There are several old sayings in English to apply to this decision: third time is the charm, and the devil dwells in the details. But first, what was the decision?
Briefly, the Supreme Court, in a 5-4 vote, affirmed the legal right of the the President to exercise authority over entry into the U.S. by foreign nationals as delegated to him by Congress under the law. The Supreme Court did not say it agreed with the policy. (Justice Kennedy, one of the justices who voted in the majority, made it clear in his concurring opinion that he finds the policy questionable at best – and he was being polite.) It is essential to understand that the role of the Supreme Court is not to make law or to establish policies, but to render a decision on whether laws passed by the U.S. Congress (legislature) do not violate the Constitution and that implementation of law by the Presidency (executive) follow the laws as passed by Congress.
In this decision, the Justices found that this third iteration of the travel restrictions, which temporarily banned persons from certain nations from entering the U.S., fell within the legal authorities Congress had given to the President. In large part, this was due to the revisions that had been made following the first two travel restrictions the President Trump had ordered. One possibly helpful analogy is that the first and second versions had so many “bugs” in the programming, that they crashed. Learning from their mistakes, and bringing in some talented coders, the White House eliminated the bugs just enough to produce a workable though balky App, just good enough not to crash. One re-write is a mechanism for those banned to seek a waiver of the provisions of the ban. Reportedly several hundred persons have appealed the ban and been able to travel to the U.S. since its proclamation in September 2017. Another important detail is which countries’ nationals are subject to the restrictions. They are Iran, Libya, Somalia, Syria and Yemen, North Korea and certain officials of Venezuela. Chad, Iraq, and Sudan were on the list but have been removed based on improvements in cooperation with U.S. border security agencies.
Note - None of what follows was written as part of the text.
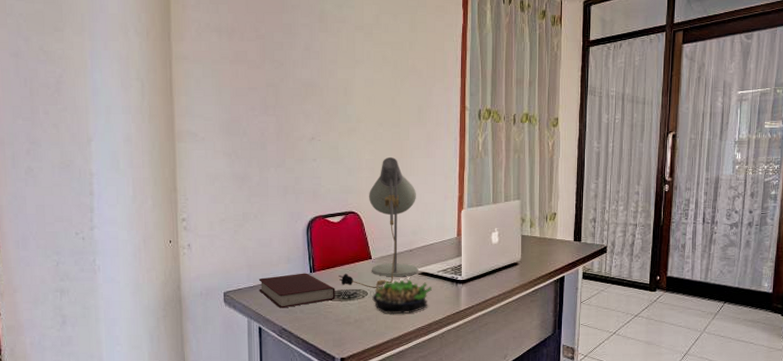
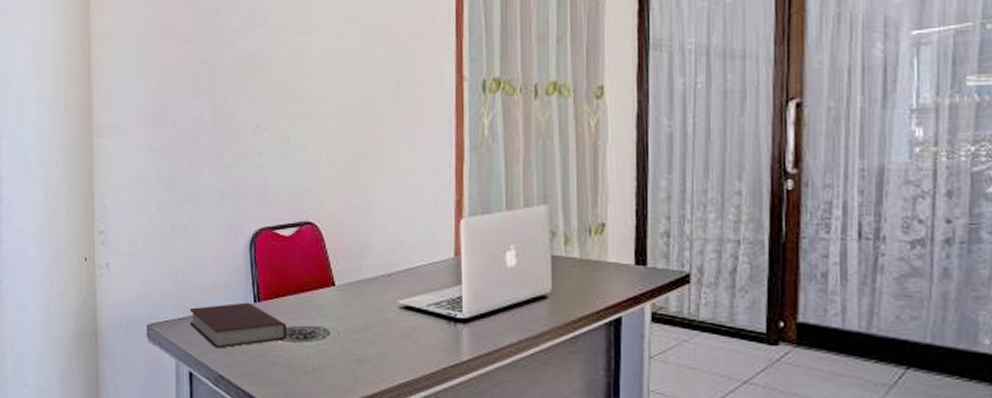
desk lamp: present [338,157,419,288] -> none [291,149,400,326]
succulent plant: present [372,279,432,315] -> none [336,315,419,364]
So, third time, after two failures and with considerable re-writing, is the charm. But the success (charm) for Trump is very circumscribed, certainly nothing like the intent in the first effort at a travel ban.
And, the devil dwells in a few very important details – the Court, not the President, decides on the interpretation of the law and has reasserted its authority to block presidential action if such action does not follow the law as passed by Congress. Most important, the Court made clear that a travel ban based on religion would be unacceptable, and only because this iteration of the travel restrictions includes a case-by-case waiver process and is specifically targeted at countries unable or unwilling to do security background checks on their citizens wishing to travel to the United States, does is cross the threshold (barely) for presidential legal authority. (In the case of Venezuela, the list targets suspected drug traffickers in the government and others who have thoroughly destroyed the democratic structures of that nation.)
What’s next? Will Trump expand this to other countries? Not likely, as to do so, he would have to show that the expansion to other persons or countries met the national security protection standards of the current 3rd iteration that the court allowed. Politically, very unlikely. Trump likes to win, and he’ll count this as a win, tell his supporters the Court agreed with him and not with the so-called open-border advocates that he likes to malign , and move onto other more urgent projects (Iran sanctions, North Korean nukes, etc.).